Yosef has released four small releases on SoundCloud — and is expecting two more EPs in 2019 — but often tries to make the fan experience more than just clicking a stream. His merch store has offered a mysterious USB stick, a graffiti stencil and a pocketknife with "KING" written on it.

"I just thought it would be fucking sick, honestly," he says of the knife, which had an edition of 10. "There's no deeper meaning behind it. I just didn't want it to be the same thing I see everybody else selling."

For his latest release, Guilty., fans had to "confess your guilt" on a website before gaining access to single "Unshown."

"It's just little nuances like that where people feel like they have to give something to get something. I think that makes people appreciate art more," says Yosef. "It was really bizarre that people felt like they had a place where they could say a lot of those things. They felt comfortable just because I make some songs. They trusted me. It was cool that people were willing to share that enough to be able to get to a song. It just meant a lot to me to see that people were willing to give enough to get to something that was as simple as a song link."
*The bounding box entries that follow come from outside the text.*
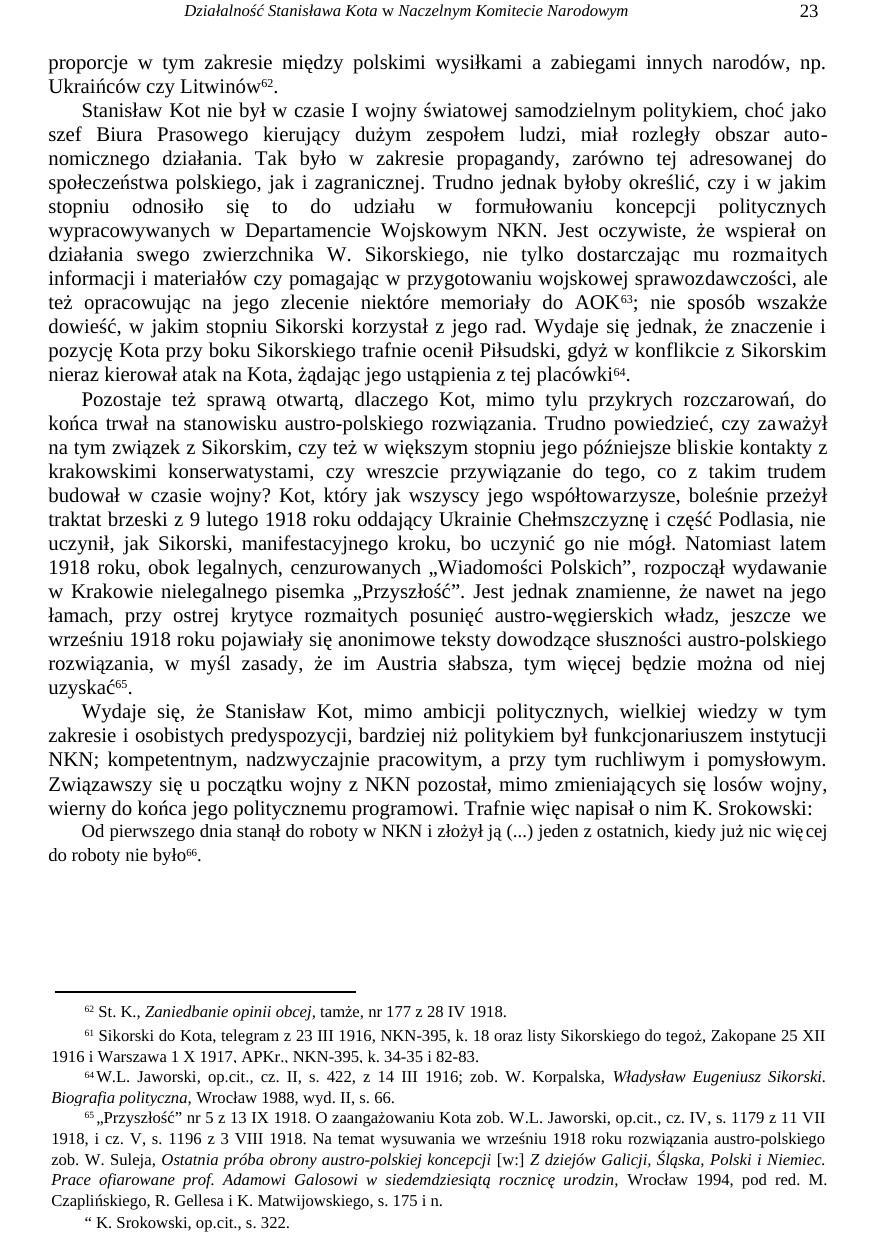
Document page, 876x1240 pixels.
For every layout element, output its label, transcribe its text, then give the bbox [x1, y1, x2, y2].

text Od pierwszego dnia stanął do roboty w NKN i złożył ją (...) jeden z ostatnich, kiedy już nic wię­cej do roboty nie było66. [48, 819, 827, 866]
text 61 Sikorski do Kota, telegram z 23 III 1916, NKN-395, k. 18 oraz listy Sikorskiego do tegoż, Zakopane 25 XII 1916 i Warszawa 1 X 1917, APKr., NKN-395, k. 34-35 i 82-83. [51, 1026, 827, 1063]
text 65 „Przyszłość” nr 5 z 13 IX 1918. O zaangażowaniu Kota zob. W.L. Jaworski, op.cit., cz. IV, s. 1179 z 11 VII 1918, i cz. V, s. 1196 z 3 VIII 1918. Na temat wysuwania we wrześniu 1918 roku rozwiązania austro-polskiego zob. W. Suleja, Ostatnia próba obrony austro-polskiej koncepcji [w:] Z dziejów Galicji, Śląska, Polski i Niemiec. Prace ofiarowane prof. Adamowi Galosowi w siedemdziesiątą rocznicę urodzin, Wrocław 1994, pod red. M. Czaplińskiego, R. Gellesa i K. Matwijowskiego, s. 175 i n. [51, 1108, 827, 1210]
text 23 [799, 0, 823, 22]
text Pozostaje też sprawą otwartą, dlaczego Kot, mimo tylu przykrych rozczarowań, do końca trwał na stanowisku austro-polskiego rozwiązania. Trudno powiedzieć, czy za­ważył na tym związek z Sikorskim, czy też w większym stopniu jego późniejsze bli­skie kontakty z krakowskimi konserwatystami, czy wreszcie przywiązanie do tego, co z takim trudem budował w czasie wojny? Kot, który jak wszyscy jego współtowa­rzysze, boleśnie przeżył traktat brzeski z 9 lutego 1918 roku oddający Ukrainie Chełmszczyznę i część Podlasia, nie uczynił, jak Sikorski, manifestacyjnego kroku, bo uczynić go nie mógł. Natomiast latem 1918 roku, obok legalnych, cenzurowanych „Wiadomości Polskich”, rozpoczął wydawanie w Krakowie nielegalnego pisemka „Przyszłość”. Jest jednak znamienne, że nawet na jego łamach, przy ostrej krytyce rozmaitych posunięć austro-węgierskich władz, jeszcze we wrześniu 1918 roku poja­wiały się anonimowe teksty dowodzące słuszności austro-polskiego rozwiązania, w myśl zasady, że im Austria słabsza, tym więcej będzie można od niej uzyskać65. [48, 386, 827, 699]
text Stanisław Kot nie był w czasie I wojny światowej samodzielnym politykiem, choć jako szef Biura Prasowego kierujący dużym zespołem ludzi, miał rozległy obszar auto­nomicznego działania. Tak było w zakresie propagandy, zarówno tej adresowanej do społeczeństwa polskiego, jak i zagranicznej. Trudno jednak byłoby określić, czy i w jakim stopniu odnosiło się to do udziału w formułowaniu koncepcji politycznych wypracowywanych w Departamencie Wojskowym NKN. Jest oczywiste, że wspierał on działania swego zwierzchnika W. Sikorskiego, nie tylko dostarczając mu rozma­itych informacji i materiałów czy pomagając w przygotowaniu wojskowej sprawoz­dawczości, ale też opracowując na jego zlecenie niektóre memoriały do AOK63; nie sposób wszakże dowieść, w jakim stopniu Sikorski korzystał z jego rad. Wydaje się jednak, że znaczenie i pozycję Kota przy boku Sikorskiego trafnie ocenił Piłsudski, gdyż w konflikcie z Sikorskim nieraz kierował atak na Kota, żądając jego ustąpienia z tej placówki64. [48, 98, 827, 386]
text “ K. Srokowski, op.cit., s. 322. [51, 1213, 827, 1232]
text Wydaje się, że Stanisław Kot, mimo ambicji politycznych, wielkiej wiedzy w tym zakresie i osobistych predyspozycji, bardziej niż politykiem był funkcjonariuszem instytucji NKN; kompetentnym, nadzwyczajnie pracowitym, a przy tym ruchliwym i pomysłowym. Związawszy się u początku wojny z NKN pozostał, mimo zmieniają­cych się losów wojny, wierny do końca jego politycznemu programowi. Trafnie więc napisał o nim K. Srokowski: [48, 699, 827, 819]
text Działalność Stanisława Kota w Naczelnym Komitecie Narodowym [184, 1, 688, 20]
text 62 St. K., Zaniedbanie opinii obcej, tamże, nr 177 z 28 IV 1918. [51, 1002, 827, 1021]
text 64 W.L. Jaworski, op.cit., cz. II, s. 422, z 14 III 1916; zob. W. Korpalska, Władysław Eugeniusz Si­korski. Biografia polityczna, Wrocław 1988, wyd. II, s. 66. [51, 1067, 827, 1106]
text proporcje w tym zakresie między polskimi wysiłkami a zabiegami innych narodów, np. Ukraińców czy Litwinów62. [48, 49, 827, 98]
Yosef's next two EPs are mostly completed. He says they feature more organic noises — synthesizers, guitar, field recordings from his phone — and a more multi-faceted approach.

"I guess there's still some more hardcore-style stuff, but it's just a lot more articulate songs, than just a one-stop shop for just being pissed off," says Yosef. "Which, there's definitely still a lot of those songs, but there's a lot more diversity. Like, I've been singing and just doing a lot more vocal stuff and becoming a lot more confident in that. I think it's going to be my best music yet."